The publication Historically Speaking has magically been showing up in my mailbox for a long time. I’m not sure,however, if I’ve ever actually read any of it until this month. If the back issues are anything like the April 2009 edition I just finished than I’ve really been missing something. Unfortunately, it’s not online, but I would still like to thank Marshall Poe of the University of Iowa for convincing me to teach a class on History and New Media. I’ve got about nine months to figure out how to do it, and it will probably take that long so any suggestions left below will be much appreciated.
More urgently, there’s a piece in there by Edward Gray of Florida State with the fantastic title of “We Have Seen the Enemy and It Is Not David McCullough” which really has me thinking, and it’s not just because I like David McCulloch a lot.
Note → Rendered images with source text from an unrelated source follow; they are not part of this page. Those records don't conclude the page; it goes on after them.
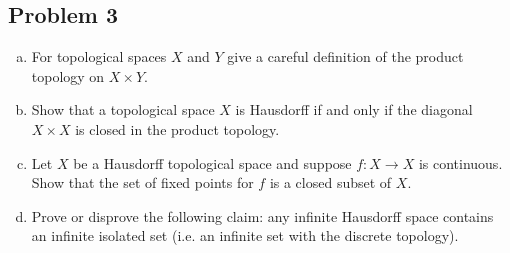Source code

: \documentclass[12pt]{article}
\theoremstyle{definition}
\begin{document}
\subsection{Problem 3 \texorpdfstring{\cite{Munkres}}{}}
\begin{enumerate}[(a)]
    \item For topological spaces $X$ and $Y$ give a careful definition of the product topology on $X \times Y$.
    \item Show that a topological space $X$ is Hausdorff if and only if the diagonal $X \times X$ is closed in the product topology.
    \item Let $X$ be a Hausdorff topological space and suppose $f : X \to X$ is continuous. Show that the set of fixed points for $f$ is a closed subset of $X$.
    \item Prove or disprove the following claim: any infinite Hausdorff space contains an infinite isolated set (i.e. an infinite set with the discrete topology).
\end{enumerate}
\end{document}
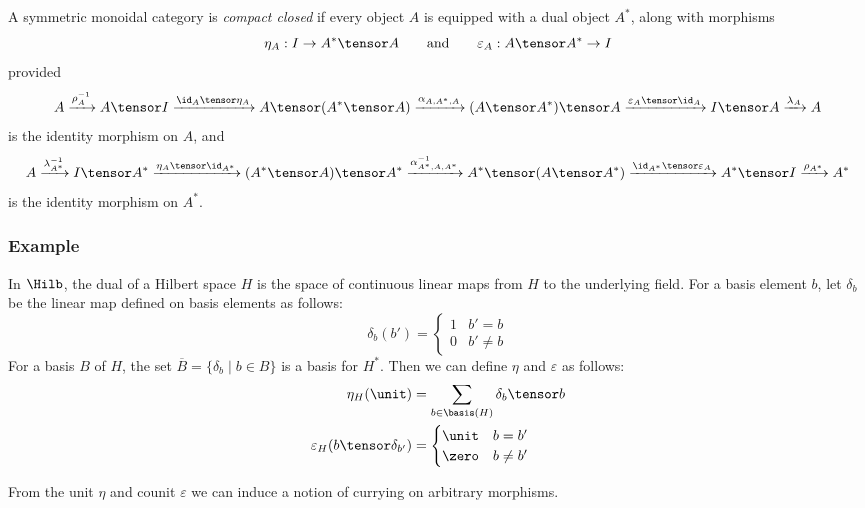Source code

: \begin{definition}
A symmetric monoidal category is \emph{compact closed} if every object $A$ is
equipped with a dual object $A^*$, along with morphisms
\[ \eta_A : I \rightarrow A^* \tensor A \qquad\text{and}\qquad
   \varepsilon_A : A \tensor A^* \rightarrow I \]
provided
\[
    A \xrightarrow{\rho_A^{-1}} A \tensor I
    \xrightarrow{\id_A \tensor \eta_A} A\tensor(A^* \tensor A)
    \xrightarrow{\alpha_{A,A^*,A}} (A \tensor A^*)\tensor A
    \xrightarrow{\varepsilon_A \tensor \id_A} I \tensor A
    \xrightarrow{\lambda_A} A
\]
is the identity morphism on $A$, and
\[
    A \xrightarrow{\lambda_{A^*}^{-1}} I \tensor A^*
    \xrightarrow{\eta_A \tensor \id_{A^*}} (A^* \tensor A) \tensor A^*
    \xrightarrow{\alpha_{A^*,A,A^*}^{-1}} A^* \tensor (A \tensor A^*) 
    \xrightarrow{\id_{A^*} \tensor \varepsilon_A} A^* \tensor I
    \xrightarrow{\rho_{A^*}} A^*
\]
is the identity morphism on $A^*$.
\end{definition}

\subsubsection*{Example} In $\Hilb$, the dual
of a Hilbert space $H$ is the space of continuous linear maps from $H$
to the underlying field. For a basis element $b$, let $\delta_b$
be the linear map defined on basis elements as follows:
\[ \delta_b(b') = \begin{cases}
    1 &b'=b \\
    0 &b' \neq b
\end{cases}\]
For a basis $B$ of $H$, the set $\overline{B} = \{\delta_b \mid b \in B\}$
is a basis for $H^*$. Then we can define $\eta$ and $\varepsilon$ as follows:
\begin{align*}
    \eta_H(\unit) &= \sum_{b \in \basis(H)} \delta_b \tensor b \\
    \varepsilon_H(b \tensor \delta_{b'}) &= 
        \begin{cases}   
            \unit &b = b' \\
            \zero &b \neq b'
        \end{cases}
\end{align*}

From the unit $\eta$ and counit $\varepsilon$ we can induce a notion of currying
on arbitrary morphisms.


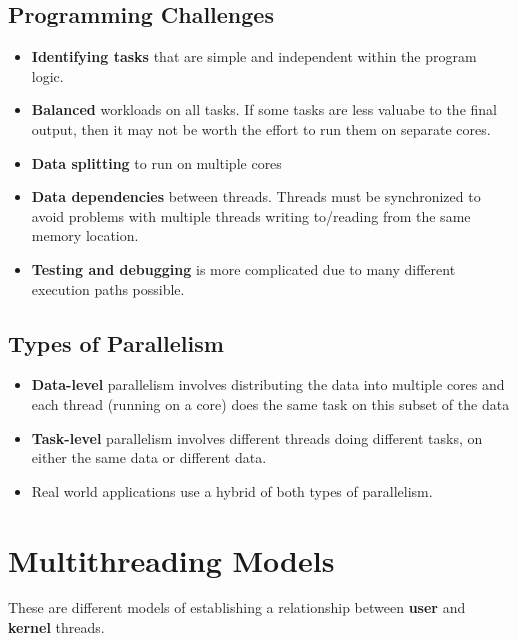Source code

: \documentclass{article}
\theoremstyle{plain}
\theoremstyle{definition}
\begin{document}
\subsection{Programming Challenges}
\begin{itemize}
    \item \textbf{Identifying tasks} that are simple and independent within the program logic.
    
    \item \textbf{Balanced} workloads on all tasks. If some tasks are less valuabe to the final output, then it may not be worth the effort to run them on separate cores.
    
    \item \textbf{Data splitting} to run on multiple cores
    
    \item \textbf{Data dependencies} between threads. Threads must be synchronized to avoid problems with multiple threads writing to/reading from the same memory location.
    
    \item \textbf{Testing and debugging} is more complicated due to many different execution paths possible. 
\end{itemize}

\subsection{Types of Parallelism}
\begin{itemize}
    \item \textbf{Data-level} parallelism involves distributing the data into multiple cores and each thread (running on a core) does the same task on this subset of the data
    
    \item \textbf{Task-level} parallelism involves different threads doing different tasks, on either the same data or different data.
    
    \item Real world applications use a hybrid of both types of parallelism.
\end{itemize}

\section{Multithreading Models}
These are different models of establishing a relationship between \textbf{user} and \textbf{kernel} threads.
\end{document}
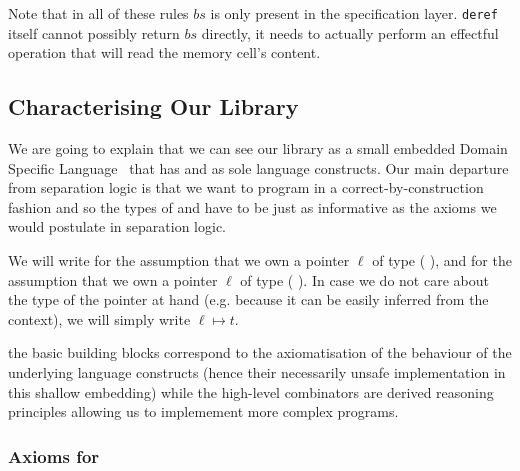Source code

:Note that in all of these rules $\mathit{bs}$ is only present
in the specification layer. \texttt{deref} itself cannot possibly
return $\mathit{bs}$ directly, it needs to actually perform an
effectful operation that will read the memory cell's content.

\subsection{Characterising Our Library}

We are going to explain that we can see our library as a small
embedded Domain Specific
Language~\cite{DBLP:journals/csur/Hudak96}
that has  and  as
sole language constructs.
%
Our main departure from separation logic is that we want to
program in a correct-by-construction fashion and so the types
of  and  have to be
just as informative as the axioms we would postulate
in separation logic.

We will write  for the assumption
that we own a pointer $\ell$ of type
(   ),
and  for the assumption that we own
a pointer $\ell$ of type (  ).
%
In case we do not care about the type of the pointer at hand
(e.g. because it can be easily inferred from the context), we
will simply write $\ell \mapsto t$.

the basic building blocks correspond to the axiomatisation of
the behaviour of the underlying language constructs (hence their
necessarily unsafe implementation in this shallow embedding)
while the high-level combinators are derived reasoning principles
allowing us to implemement more complex programs.

\subsubsection{Axioms for }


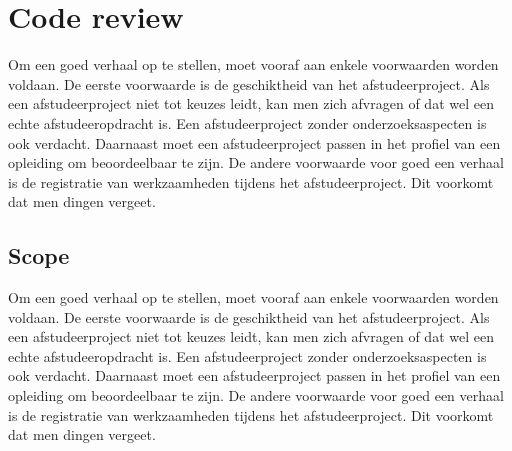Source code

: %			
%			
%				
			
			
			\chapter{Code review}
			
			Om een goed verhaal op te stellen, moet vooraf aan enkele voorwaarden
			worden voldaan. De eerste voorwaarde is de geschiktheid van het
			afstudeerproject. Als een afstudeerproject niet tot keuzes leidt, kan
			men zich afvragen of dat wel een echte afstudeeropdracht is. Een
			afstudeerproject zonder onderzoeksaspecten is ook verdacht. Daarnaast
			moet een afstudeerproject passen in het profiel van een opleiding om
			beoordeelbaar te zijn. De andere voorwaarde voor goed een verhaal is
			de registratie van werkzaamheden tijdens het afstudeerproject. Dit
			voorkomt dat men dingen vergeet.
			\section{Scope}
			
			Om een goed verhaal op te stellen, moet vooraf aan enkele voorwaarden
			worden voldaan. De eerste voorwaarde is de geschiktheid van het
			afstudeerproject. Als een afstudeerproject niet tot keuzes leidt, kan
			men zich afvragen of dat wel een echte afstudeeropdracht is. Een
			afstudeerproject zonder onderzoeksaspecten is ook verdacht. Daarnaast
			moet een afstudeerproject passen in het profiel van een opleiding om
			beoordeelbaar te zijn. De andere voorwaarde voor goed een verhaal is
			de registratie van werkzaamheden tijdens het afstudeerproject. Dit
			voorkomt dat men dingen vergeet.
In fact, the part that’s got me thinking the most has only a tiny bit to do with McCullough:
[E]arly American history appears to be disproportionately represented among the history that most Americans read. A glance at the history titles that made the New York Times hardcover bestseller list during the ten years between 1997 and 2007 is perhaps indicative. David McCulloch’s two books, John Adams and 1776, spent ninety-four weeks on the list. Joseph Ellis’s Founding Brothers and His Excellency spent a total of fifty-eight weeks there; Walter Isaacson’s Benjamin Franklin was there for twenty-six weeks; Ron Chernow’s massive Alexander Hamilton, twelve weeks; Cokie Roberts’s Founding Mothers, eleven weeks, and two books by Nathanial Philbrick, In the Heart of the Sea and The Mayflower, together enjoyed a thirty-nine-week run. When Americans read history, it seems, they prefer the history of their nation’s distant past.
This certainly aligns with my experience. I’ve been joking for years that the Teaching American History Grant program is nothing but a make-work program for historians eighteenth-century America. The question that I’m wondering which Gray doesn’t answer (and I’m not suggesting he should have) is “Why?”
I have two possible answers, one political and one not:
1) Conservatives hate Franklin Roosevelt In the middle of this long but fascinating post by Dave Neiwert I noticed that they’re going after Theodore Roosevelt now. Maybe they’ll only read colonial and revolutionary history because those are the only figures they respect.
2) History teachers for the last fifty years have never had enough time to get through all of American history, and since everybody likes to talk about the “Founding Fathers” they all start at the beginning and never make it far enough into the Nineteenth Century so that they’re now book-buying students have other figures to remember.
Other possible suggestions would be much appreciated too.